**STUDY QUESTIONS:**
A: From the worked solution on perpendicular slopes, return the passage that begins at the words "In order to" and stops after the words "is the y-intercept.".
B: According to the worked solution on perpendicular slopes, what is the product of the slopes of two perpendicular lines?

**EXCERPT TO READ:**
Question: How to find the slope that is perpendicular to the line \[9x-y=9\]?...

Question

How to find the slope that is perpendicular to the line $9x-y=9$ ?

Answer 1

Solution

In order to solve the solve question, first we need to convert the given linear equation in the standard slope intercept form of a linear equation by simplifying the given equation. The slope intercept form of a linear equation is, $y=mx+b$ , where ‘m’ is the slope of the line. Then equating the product of two slopes equal to -1 and simplify for the value of slope of other line as if two lines are perpendicular then the product of their slope is equal to -1, i.e. ${{m}_{1}}\times {{m}_{2}}=-1$ . In this way we will get the slope of the line that is perpendicular to the given line.

Complete step by step solution:
We have given that,
$9x-y=9$
As we know that the slope intercept form of a linear equation is,
$y=mx+b$ , where ‘m’ is the slope of the line and ‘b’ is the y-intercept.
Converting the given equation in slope intercept form of equation;
$9x-y=9$
Adding ‘y’ to both the sides of the equation, we get
$9x=9+y$
Subtracting 9 from both the sides of the equation, we get
$9x-9=9+y-9$
Simplifying the numbers in the above equation, we get
$9x-9=y$
Rewrite the above equation as;
$y=9x-9$
Comparing it with the slope intercept form of a linear equation i.e. $y=mx+b$
Thus,
Slope = m = $9$
We know that,
If two lines are perpendicular then the product of their slope is equal to -1, i.e. ${{m}_{1}}\times {{m}_{2}}=-1$
Therefore,
${{m}_{1}}\times {{m}_{2}}=-1$
$9\times {{m}_{2}}=-1$
${{m}_{2}}=-\dfrac{1}{9}$

Therefore, the slope of the line that is perpendicular to the line $9x-y=9$ is $-\dfrac{1}{9}$ .

Note: While solving these types of questions, students need to know the concept of slope intercept form of linear equation and the relation between the slopes of two perpendicular lines. Solve the equation very carefully and do the calculation part very explicitly to avoid making any errors. For a straight line, if two points $A({{x}_{1}},{{y}_{1}})$ and $B({{x}_{2}},{{y}_{2}})$ are situated on the line, then by using the slope formula we can calculate the slope (m) as, $m=\dfrac{{{y}_{2}}-{{y}_{1}}}{{{x}_{2}}-{{x}_{1}}}$ .

**EXCERPTED DATA:**
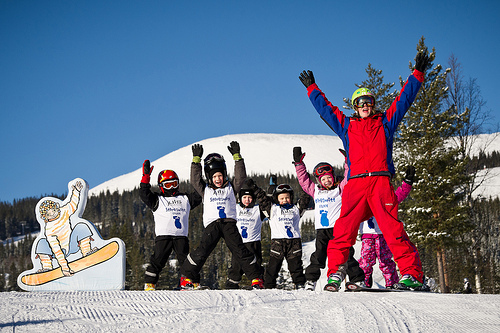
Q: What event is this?
A: Snowboard.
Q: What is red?
A: Suit.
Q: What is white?
A: Snow.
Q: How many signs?
A: One.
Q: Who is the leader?
A: The one in red.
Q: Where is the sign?
A: To the left of the crowd.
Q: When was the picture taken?
A: Daytime.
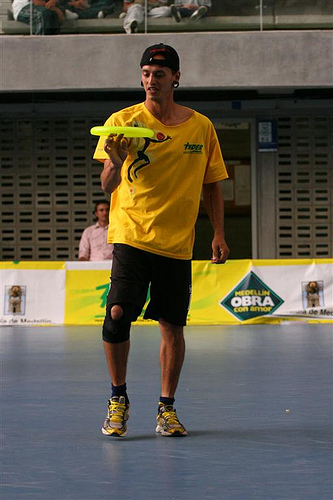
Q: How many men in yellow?
A: One.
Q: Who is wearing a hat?
A: Man in yellow.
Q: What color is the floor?
A: Blue.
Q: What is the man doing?
A: Looking at frisbee.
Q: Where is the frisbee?
A: His right hand.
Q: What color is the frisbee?
A: Yellow.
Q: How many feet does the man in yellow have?
A: Two.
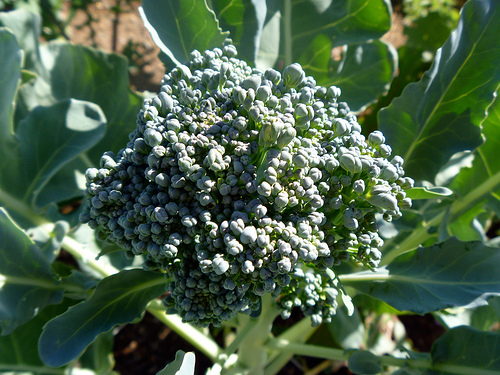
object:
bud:
[262, 121, 282, 144]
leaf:
[373, 1, 497, 190]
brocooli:
[75, 41, 423, 328]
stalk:
[204, 320, 249, 374]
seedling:
[310, 100, 329, 114]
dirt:
[112, 315, 210, 375]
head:
[75, 44, 414, 332]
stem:
[337, 271, 382, 285]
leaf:
[343, 230, 497, 322]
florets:
[279, 61, 306, 89]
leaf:
[342, 348, 387, 375]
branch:
[349, 237, 498, 315]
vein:
[441, 73, 496, 106]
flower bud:
[364, 192, 399, 211]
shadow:
[119, 38, 164, 95]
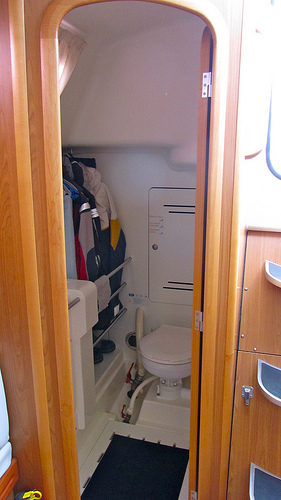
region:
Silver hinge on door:
[201, 74, 212, 97]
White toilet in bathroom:
[138, 315, 200, 399]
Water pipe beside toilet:
[134, 306, 146, 380]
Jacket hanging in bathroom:
[83, 165, 129, 281]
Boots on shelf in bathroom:
[89, 334, 116, 363]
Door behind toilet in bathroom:
[145, 185, 199, 306]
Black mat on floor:
[88, 423, 189, 497]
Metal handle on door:
[242, 383, 252, 406]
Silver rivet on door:
[242, 284, 250, 293]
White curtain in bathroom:
[53, 25, 84, 100]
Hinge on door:
[199, 70, 214, 100]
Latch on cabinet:
[240, 384, 254, 406]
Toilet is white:
[137, 321, 191, 405]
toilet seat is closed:
[137, 321, 192, 365]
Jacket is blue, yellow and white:
[82, 162, 126, 271]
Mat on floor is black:
[78, 433, 192, 499]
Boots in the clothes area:
[91, 331, 115, 365]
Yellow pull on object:
[20, 489, 44, 499]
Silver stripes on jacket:
[78, 199, 99, 219]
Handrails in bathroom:
[68, 257, 132, 313]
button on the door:
[237, 284, 257, 295]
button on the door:
[249, 344, 261, 350]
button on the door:
[250, 345, 261, 355]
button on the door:
[238, 332, 244, 342]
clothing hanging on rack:
[86, 165, 116, 251]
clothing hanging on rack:
[92, 209, 108, 266]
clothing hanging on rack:
[83, 203, 97, 259]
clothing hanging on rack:
[68, 183, 79, 204]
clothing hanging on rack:
[65, 177, 80, 207]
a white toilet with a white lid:
[135, 310, 197, 404]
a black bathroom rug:
[81, 431, 200, 498]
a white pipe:
[128, 298, 147, 389]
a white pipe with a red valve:
[120, 372, 166, 421]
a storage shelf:
[249, 241, 280, 287]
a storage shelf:
[253, 356, 279, 403]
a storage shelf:
[241, 456, 279, 498]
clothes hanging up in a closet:
[58, 144, 135, 327]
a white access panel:
[141, 179, 204, 307]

**REPLIES:**
A:
In order to solve the solve question, first we need to convert the given linear equation in the standard slope intercept form of a linear equation by simplifying the given equation. The slope intercept form of a linear equation is, $y=mx+b$ , where ‘m’ is the slope of the line. Then equating the product of two slopes equal to -1 and simplify for the value of slope of other line as if two lines are perpendicular then the product of their slope is equal to -1, i.e. ${{m}_{1}}\times {{m}_{2}}=-1$ . In this way we will get the slope of the line that is perpendicular to the given line.

Complete step by step solution:
We have given that,
$9x-y=9$
As we know that the slope intercept form of a linear equation is,
$y=mx+b$ , where ‘m’ is the slope of the line and ‘b’ is the y-intercept.

B: -1